Head of the banned Unified Buddhist Church of Vietnam, Thich Quang Do died last Saturday at the age of 91, according to the New York Times. A spokesperson for the Paris-based International Buddhist Information Bureau told the Times that Vietnamese authorities had held the dissident Buddhist monk incommunicado at the Tu Hieu Pagoda in Ho Chi Minh City. Thich Quang Do was a long-term champion of religious freedom and faced punishment from the Communist government for his views, spending the last 30 years of his life in prison, under house arrest, or in internal exile for refusing to submit his United Church to government control. According to the Times, he played a key role in connecting political dissidents in north and south Vietnam, and was also a respected Buddhist scholar who published over novels, poetry, and translations and studies of Vietnamese Buddhism.
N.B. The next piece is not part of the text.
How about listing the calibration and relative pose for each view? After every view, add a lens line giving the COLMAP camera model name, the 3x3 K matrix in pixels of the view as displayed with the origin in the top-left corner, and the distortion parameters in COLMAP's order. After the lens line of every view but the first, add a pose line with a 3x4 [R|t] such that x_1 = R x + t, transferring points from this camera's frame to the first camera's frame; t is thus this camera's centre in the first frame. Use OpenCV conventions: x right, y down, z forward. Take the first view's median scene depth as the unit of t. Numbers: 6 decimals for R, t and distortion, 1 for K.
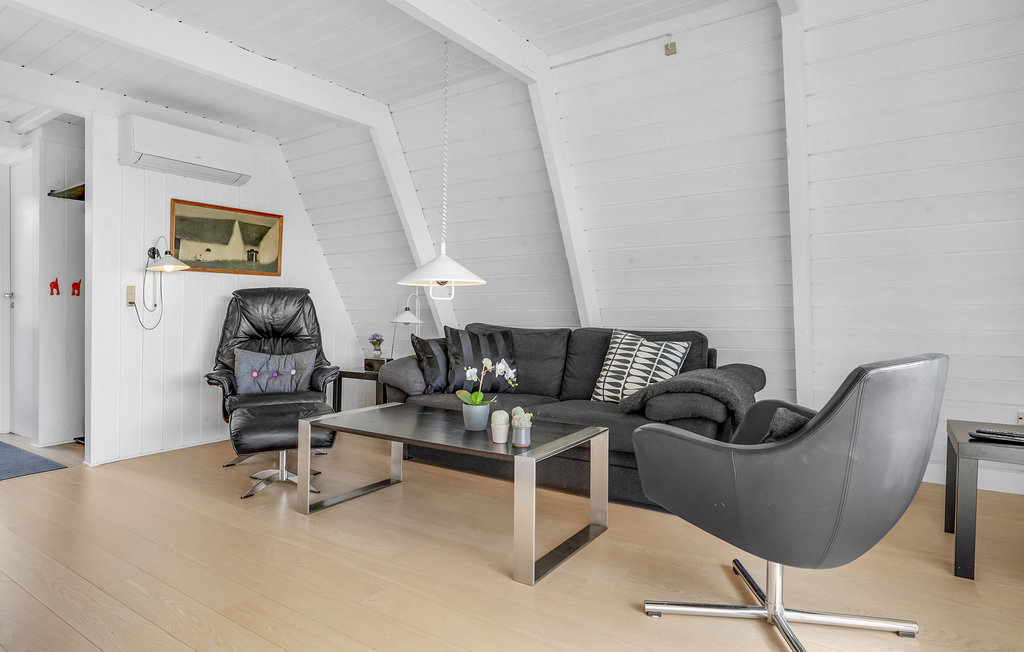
lens RADIAL K [[560.1, 0, 512.9], [0, 560.1, 320.0], [0, 0, 1]] dist [-0.011557, 0.001097]
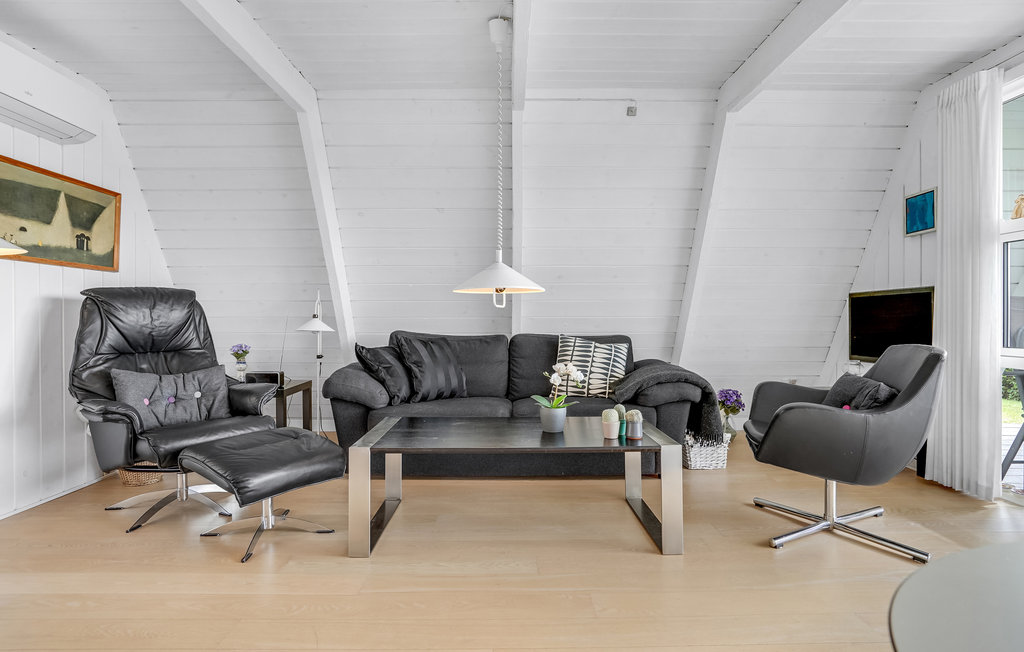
lens RADIAL K [[488.7, 0, 513.3], [0, 488.7, 327.3], [0, 0, 1]] dist [-0.025560, 0.001950]
pose [[0.824109, -0.005570, 0.566405, -0.419825], [0.006079, 0.999981, 0.000989, -0.000547], [-0.566399, 0.002628, 0.824127, 0.185576]]
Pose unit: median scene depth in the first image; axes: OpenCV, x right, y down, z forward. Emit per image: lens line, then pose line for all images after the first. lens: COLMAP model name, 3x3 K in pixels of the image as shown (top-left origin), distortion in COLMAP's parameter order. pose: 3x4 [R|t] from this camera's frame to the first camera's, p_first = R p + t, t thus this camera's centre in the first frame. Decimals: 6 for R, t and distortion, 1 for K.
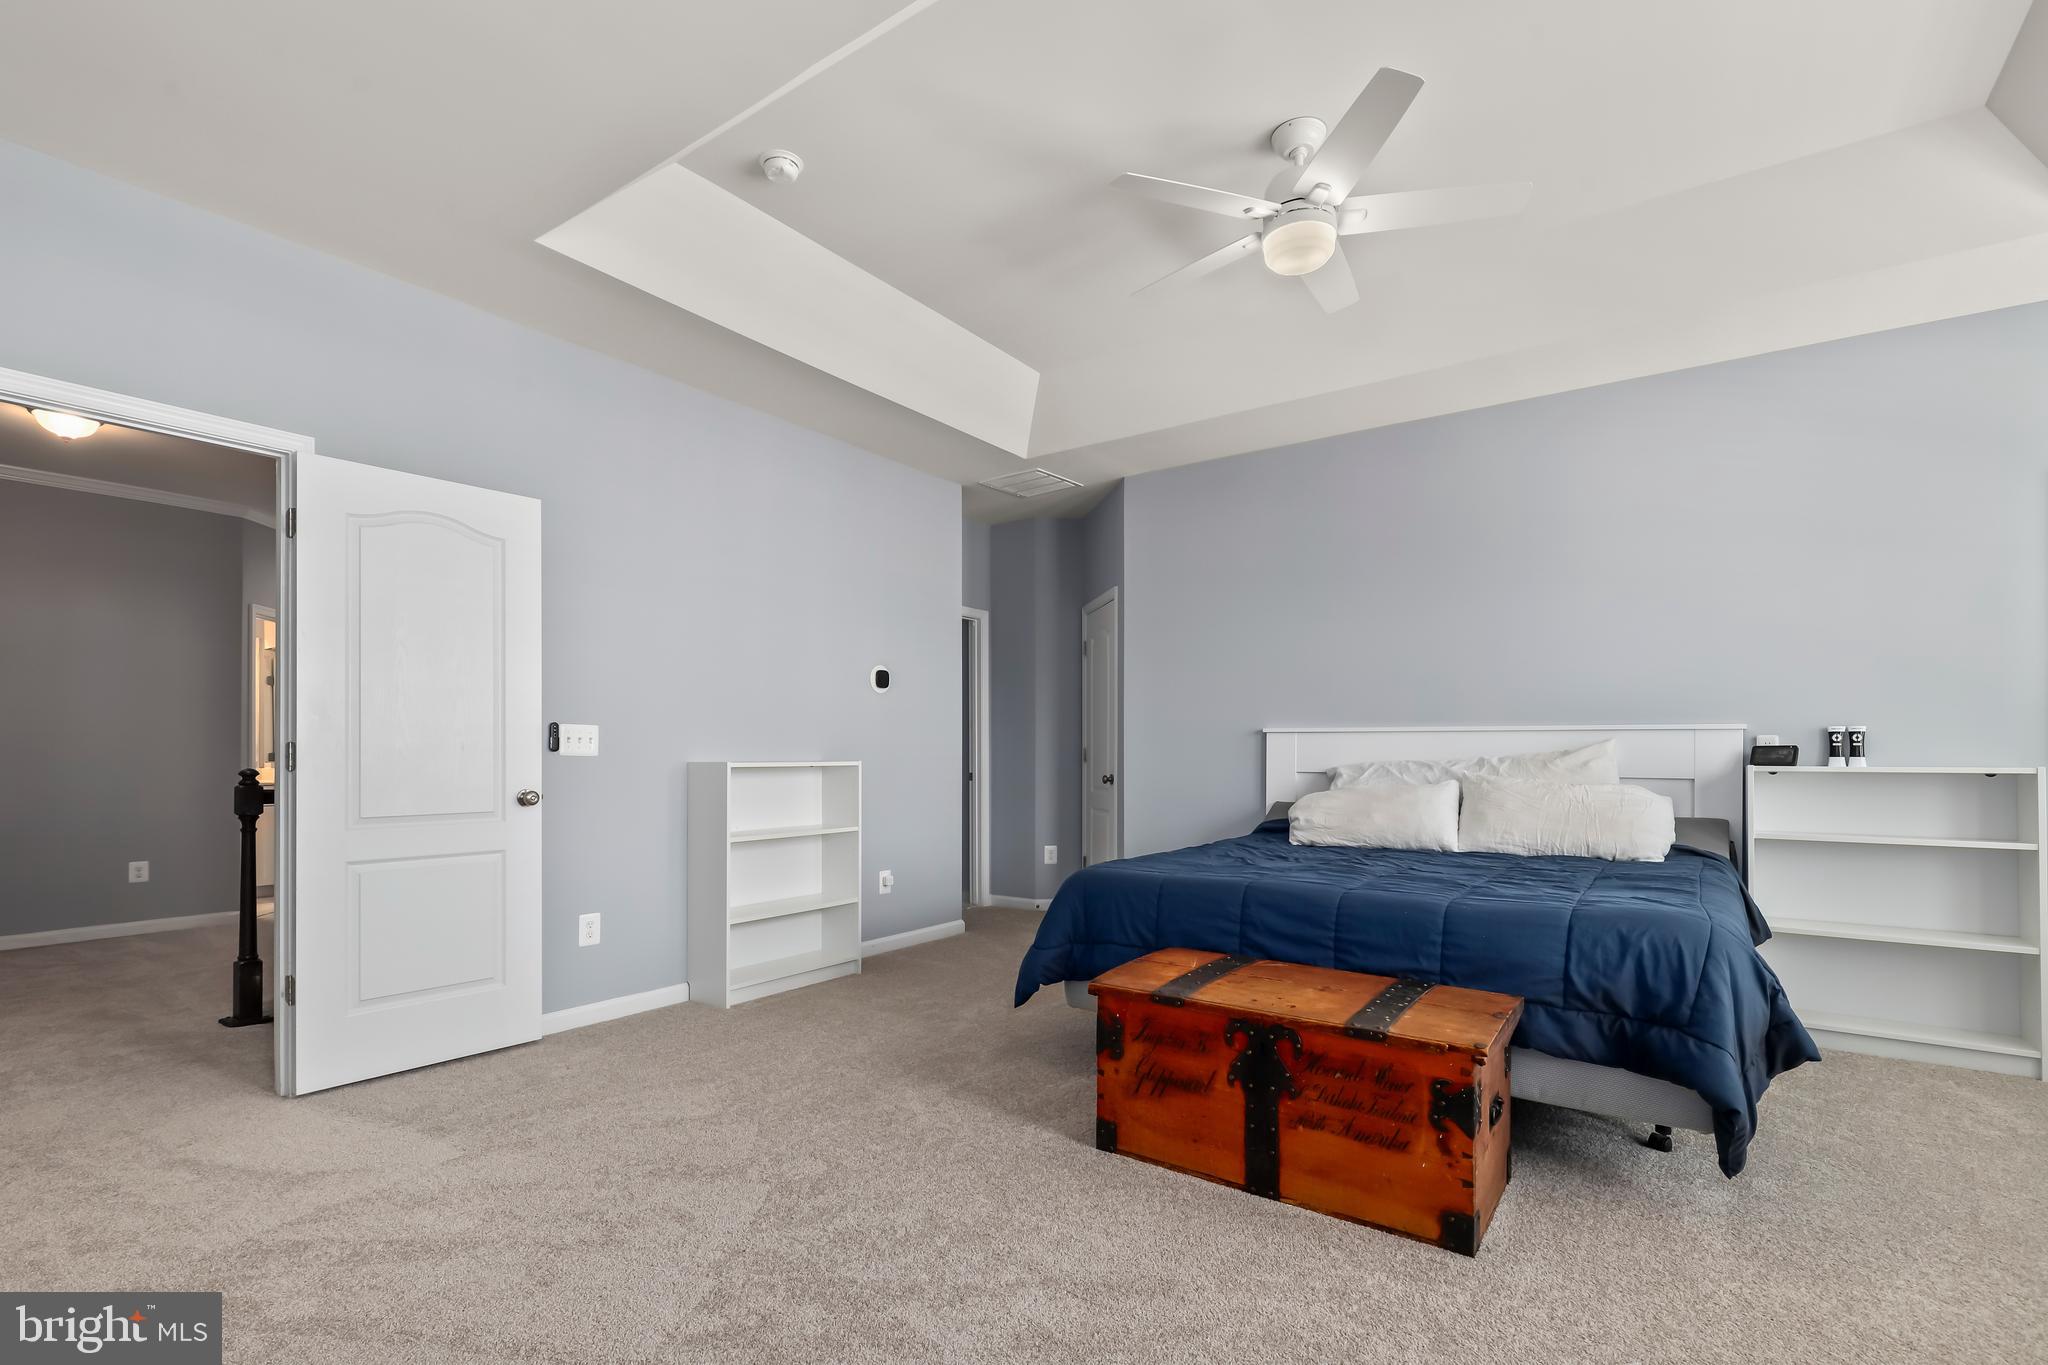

For his efforts he received many human rights awards and nods, including Norway’s Rafto Prize and a 1978 Nobel Peace Prize nomination. 

California Apologizes to Japanese Americans for Internment Camps 

Lawmakers in the state of California voted unanimously on Thursday to formally apologize for the role the state played in the incarceration of over 120,000 people of Japanese descent during World War II, according to the Guardian. California state assembly member Albert Muratsuchi, who introduced the resolution, said that he wanted to commemorate the 78th anniversary of President Franklin D. Roosevelt’s executive order at a time when “our nation’s capital is hopelessly divided along party lines and President Trump is putting immigrant families and children in cages.” He added, “We’re seeing striking parallels between what happened to Japanese Americans before and during World War II and what we see happening today.” In 1988 the US government formally apologized to Japanese Americans and issued $20,000 to survivors of the internment camps. The new California resolution does not call for additional reparations but condemns the California state legislature’s support in the decision to incarcerate Americans of Japanese descent.